MICHAEL ALLEN: Well, I tell you, I had one, I had -- actually it was a great job, I worked at Winged Foot for my first year. And of course I was also trying to build homes at the time, which was tough.
But I just remember standing out there and at Winged Foot, I was so happy because I was actually able to put shorts on. But the only reason I was able to put shorts on that time was because I was washing all the mats we were hitting balls off of, right. So it was kind of humiliating, back in the maintenance area you're a club pro here, washing, hosing down mats and scrubbing them and that. And that wasn't very good.

Q. What year was that?
MICHAEL ALLEN: I think that was '96 or '97. It was the year before they had the PGA.

Q. When you say building homes, you mean as a contractor?
MICHAEL ALLEN: Yes, I was a contractor.

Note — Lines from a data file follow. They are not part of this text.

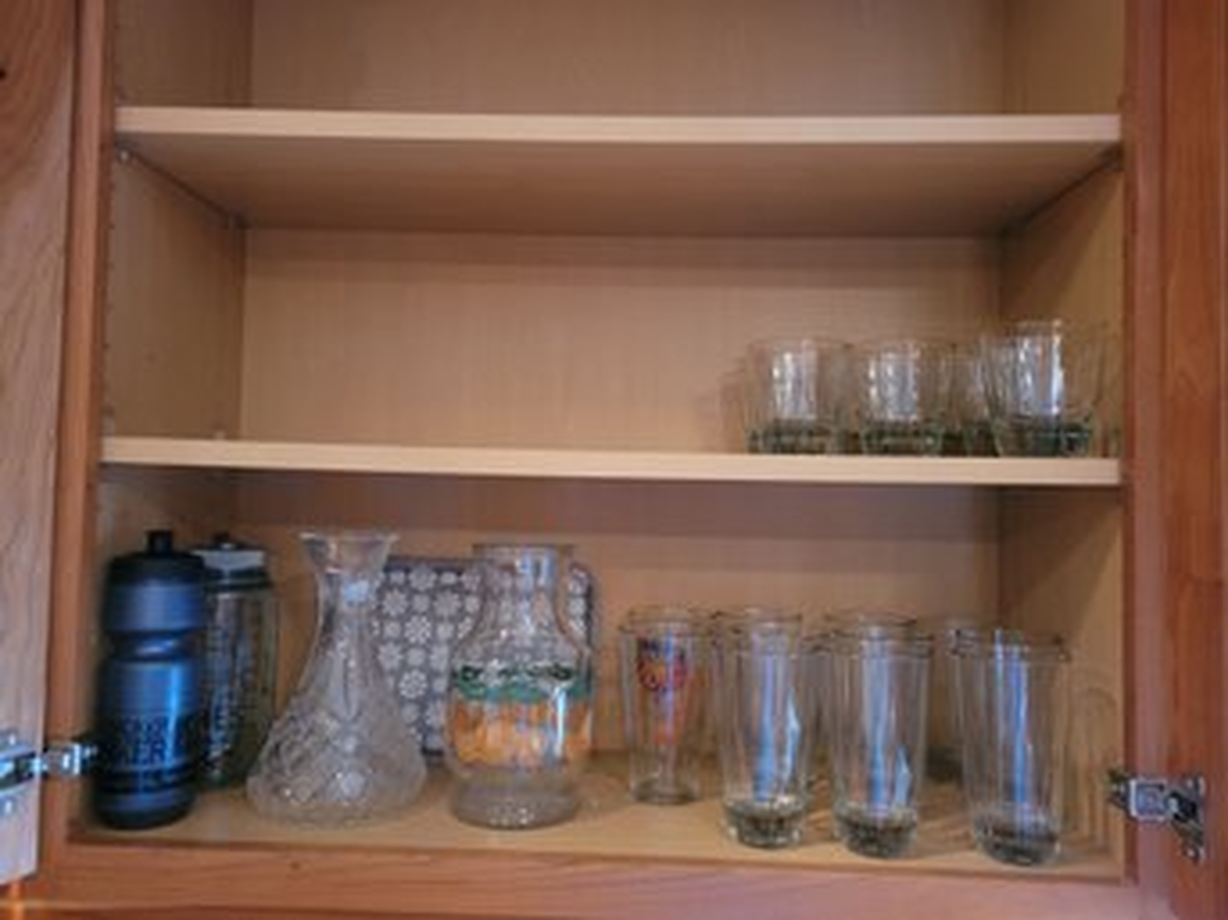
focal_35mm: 26
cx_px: 614
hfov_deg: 67.3
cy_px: 460
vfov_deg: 53.0
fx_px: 922
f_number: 1.8
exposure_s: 1/24
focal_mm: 5.4
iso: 640
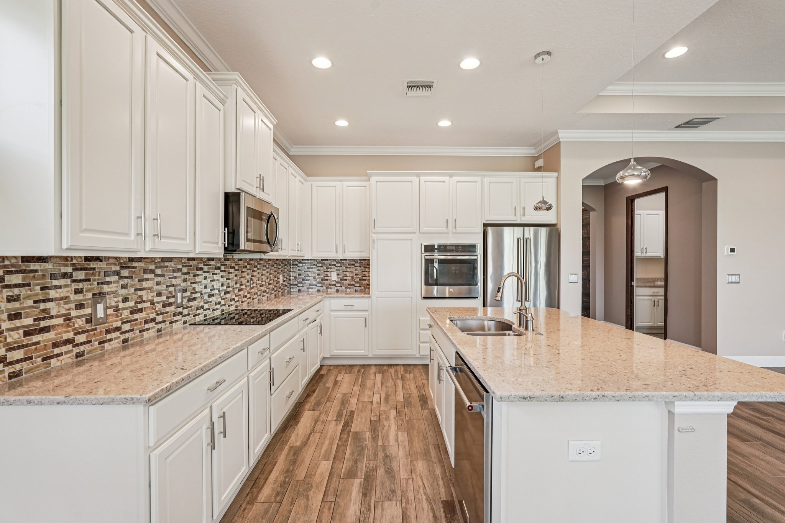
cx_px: 392
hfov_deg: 96.7
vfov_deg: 73.7
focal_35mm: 16
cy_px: 262
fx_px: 349
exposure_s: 1/20
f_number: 8
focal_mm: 16
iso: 400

Well, I had a contractor that I was going through them and trying to do that up at Troon North and that. Even this market, that market in the late '90's, I was still able to lose money. I got me a cell phone and figured everybody would start calling me and needing me, but I was wrong.
(Laughter.)
KELLY ELBIN: Per your request, champagne is being sent to the media center for all of us.
MICHAEL ALLEN: There we go. There we go. About time.
KELLY ELBIN: I think they like you even more now. I know they do, as a matter of fact.

Q. I'm just curious if this, what this feels like, like you expected, what, is it relief, euphoria, and just kind of, I don't know if you can describe it.
MICHAEL ALLEN: It's kind of a combination of everything. It's certainly a relief to kind of get over it and finally win. It's just been an awfully long time. It's kind of euphoria actually to win.
I'm sure like tonight and tomorrow morning especially will be, you know, a whole new world. Yesterday I had 45 texts, and before I went to bed there were more.
It's kind of a combination of everything. It's, you know, it's been a long time. It's been a lot of belief, a lot of hard work and it's wonderful for it to come through and I don't think I felt it quite yet.
But it's certainly a relief to know that you can do it too. And it's also a new beginning to kind of believe in myself. And that's one of the main reasons I wanted to play here, to get a chance and go out on TOUR and have more experience here. And now I have a chance to actually win and do it.
So it's expectation, I expected to be here, but I expect that a lot. Maybe a little more so this week, you know, just playing against guys that are 50 and older, you know.
(Laughter.)
But they're all great players, so.
KELLY ELBIN: Michael Allen, the 70th Senior PGA Championship champion.
MICHAEL ALLEN: Thank you all very much. I appreciate it. Where is the champagne? Let's get the champagne.